Annkathrin Hoven
- Hoven in 2022

Personal information
- Nationality: German
- Born: 8 March 2001 (age 25)

Sport
- Sport: Athletics
- Event: 400 metres

= Annkathrin Hoven =

German athlete (born 2001)

Annkathrin Hoven (born 8 March 2001) is a German sprinter who specialises in the 400 metres.

==Biography==
From Dusseldorf, and
a member of TSV Bayer 04 Leverkusen, Hoven initially competed as a multi-event athlete and finished fifth in the heptathlon at the 2018 European Athletics U18 Championships in Győr. She competed for Germany at the 2023 European Athletics U23 Championships in Espoo, Finland in the 4 x 400 metres relay.

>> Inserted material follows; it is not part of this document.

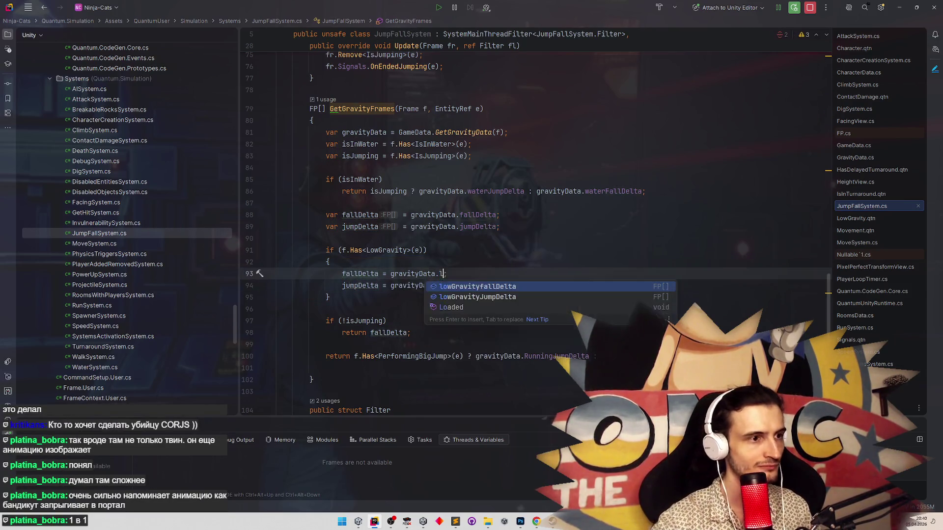
pyautogui.press('Return')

In February 2025, she placed third over 400 metres at the German Indoor Championships. She competed at the 2025 World Athletics Relays in China in the Women's 4 × 400 metres relay in May 2025. She also competed for Germany in the Mixed 4 × 400 metres relay at the event.

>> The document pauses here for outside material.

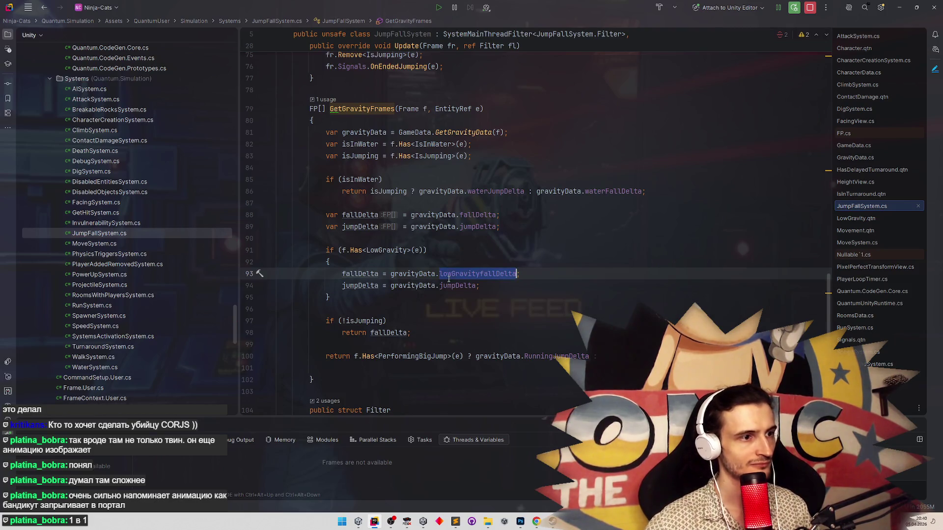
pyautogui.doubleClick(448, 285)
pyautogui.write('lowgr')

In May 2026, she competed for the German team at the 2026 World Athletics Relays in Gaborone, Botswana, running in the women's 4 × 400 m relay, helping the team qualify for the 2027 World Championships, alongside Skadi Schier, Irina Goor and Jana Lakner. She placed third over 400 metres at the 2026 German Championships in July. In August, she was a finalist in the 4 x 400 metres relay at the 2026 European Athletics Championships in Birmingham.